Não importa o tipo de produção, alimento perecível e não perecível, manter a qualidade em todo o processo de fabricação garante proteção à saúde do consumidor. E também garante que tudo o que é prometido, será entregue.

Equipamentos que funcionam adequadamente e estão regulados para atender a demanda, podem garantir a qualidade e não gerar nenhum problema no produto produzido, independentemente de qual seja.

E mais ainda, evita que toda a cadeia produtiva seja interrompida por uma parada brusca.

Já pensou lidar com alimentos que demandam de cuidados específicos como refrigeração e do nada, a climatização do ambiente falhar?

Pode ser um prejuízo e tanto.

Mantenha a gestão da manutenção em dia!

Um passo importante é a escolha da empresa prestadora de serviço.

Não vá escolhendo qualquer uma.

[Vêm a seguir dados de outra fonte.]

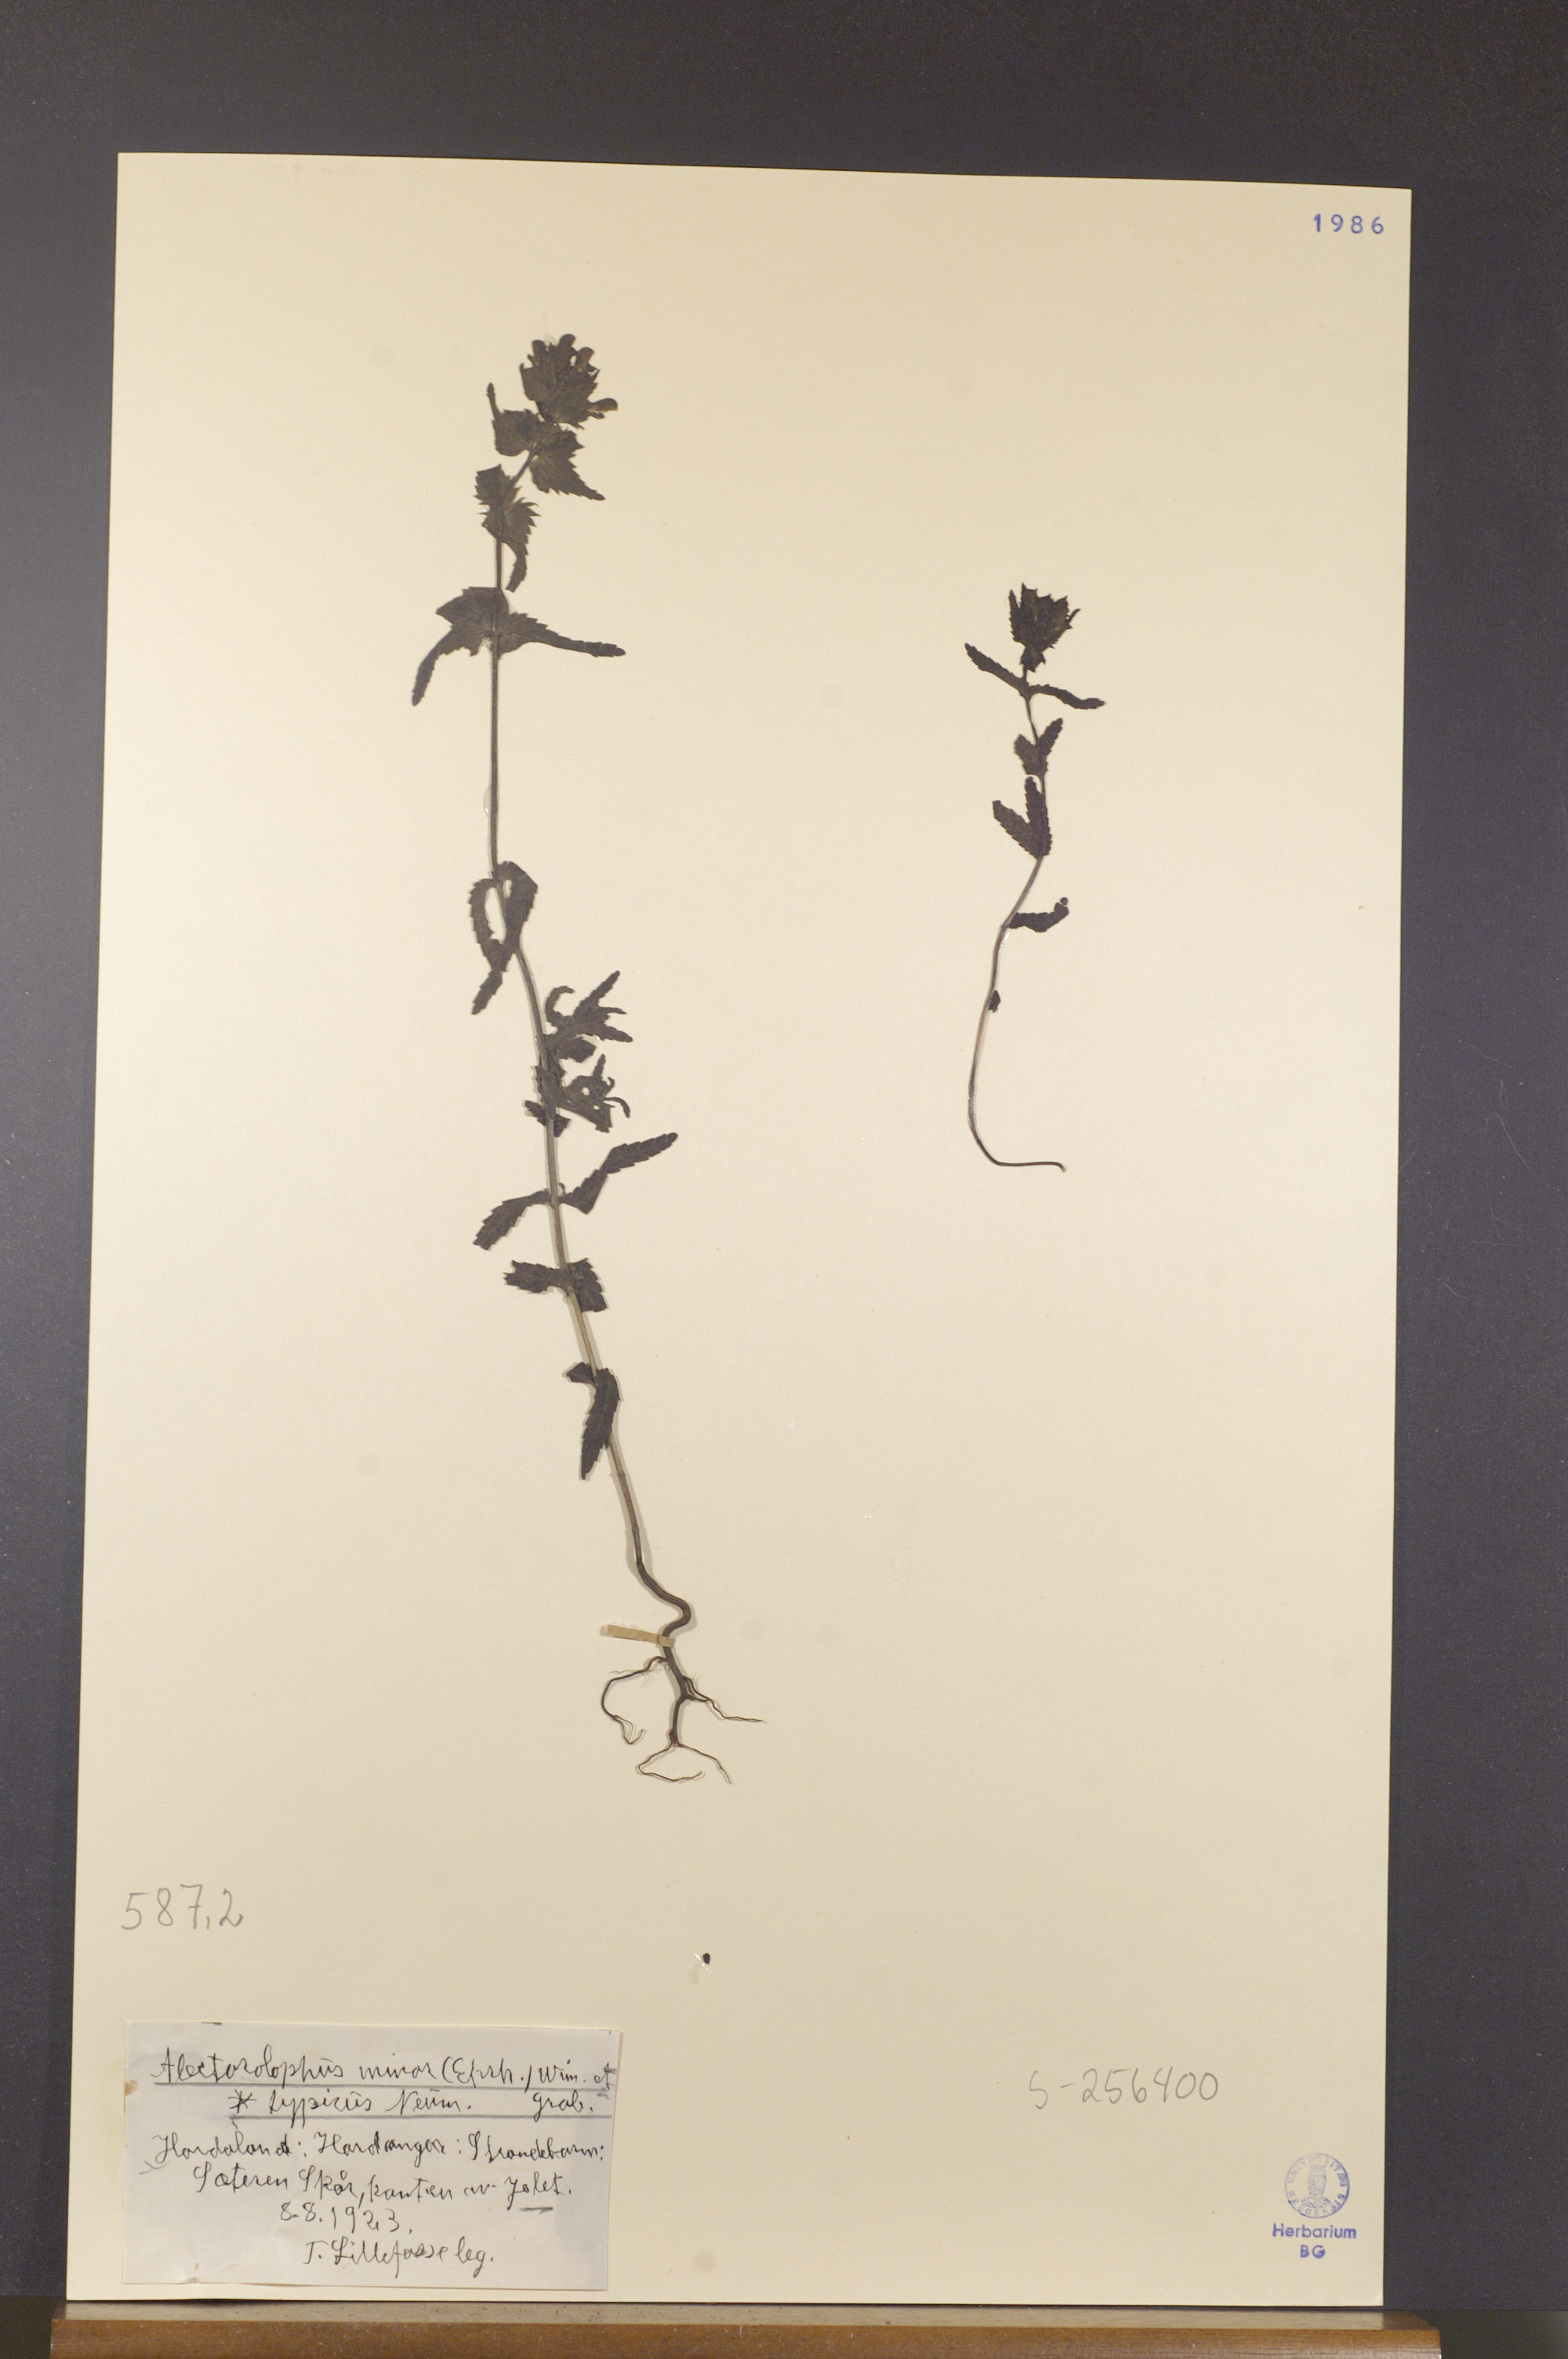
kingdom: Plantae
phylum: Tracheophyta
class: Magnoliopsida
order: Lamiales
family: Orobanchaceae
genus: Rhinanthus
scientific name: Rhinanthus minor
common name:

Pesquise, peça indicações, faça buscas na internet e também em sites como o Reclame Aqui.

No momento da escolha, foque em uma que já tenha experiência com o seu ramo. Assim, fica mais fácil dos profissionais se adequarem e entenderem como funcionam os equipamentos e também a periodicidade de manutenção.

O planejamento e o calendário das manutenções devem ser agendados e alinhados com o responsável técnico do supermercado.

Mas, mesmo seguindo esse calendário à risca, falhas podem sim acontecerem. Afinal, coisas quebram, não é mesmo?

O que a prestadora pode fazer focada na qualidade do atendimento é sempre ter um plano de visitas de emergências que sejam atendidas no prazo cumprido.

Aquela história de ficar horas esperando o técnico já é coisa do passado, viu?

Hoje, todas as prestadoras têm condições de deslocar o técnico mais perto da chamada, por meio de um sistema de gestão de externas, cujo painel de controle mostra onde cada profissional está. Indo além, na tela, exibe qual o status das chamadas de cada um. Se já começou, está em andamento ou foi encerrada.

Essas informações dão liberdade ao gestor de se programar a agendar ali, na hora, a partir das chamadas de emergência que recebem no dia a dia.

Fique de olho no contrato! 

Uma dica é sempre checar o contrato de cada prestador de serviços para conferir qual o período de atendimento estipulado: duas, três, quatro horas, a partir da abertura do chamado.

Por falar em contrato, fique atento para cumprir o que é acordado.

Cada cláusula assegura uma boa qualidade de atendimento na gestão da manutenção. Quantas visitas serão realizadas em determinado período, caso seja necessário ultrapassar o limite, será cobrado à parte, as peças serão cobradas ou já estão inclusas no contrato…

Parece que não, mas tudo isso tem relevância.

Se o produto comercializado não pode ficar determinadas horas fora da climatização, deixe isso bem claro. O atendimento precisa ser o mais eficiente possível para evitar prejuízos.

Inclua todas as necessidades de manutenção e o que os problemas ocasionados pela falta dela pode afetar o seu negócio.

Quando se trata de qualidade do alimento, não podemos brincar! É questão de saúde pública.

Manter os alimentos bem conservados e em condições ideais de consumo, faz parte de uma boa cadeia produtiva.

Por isso, fique atento na qualidade do atendimento e na prestação de serviço que envolve o seu negócio!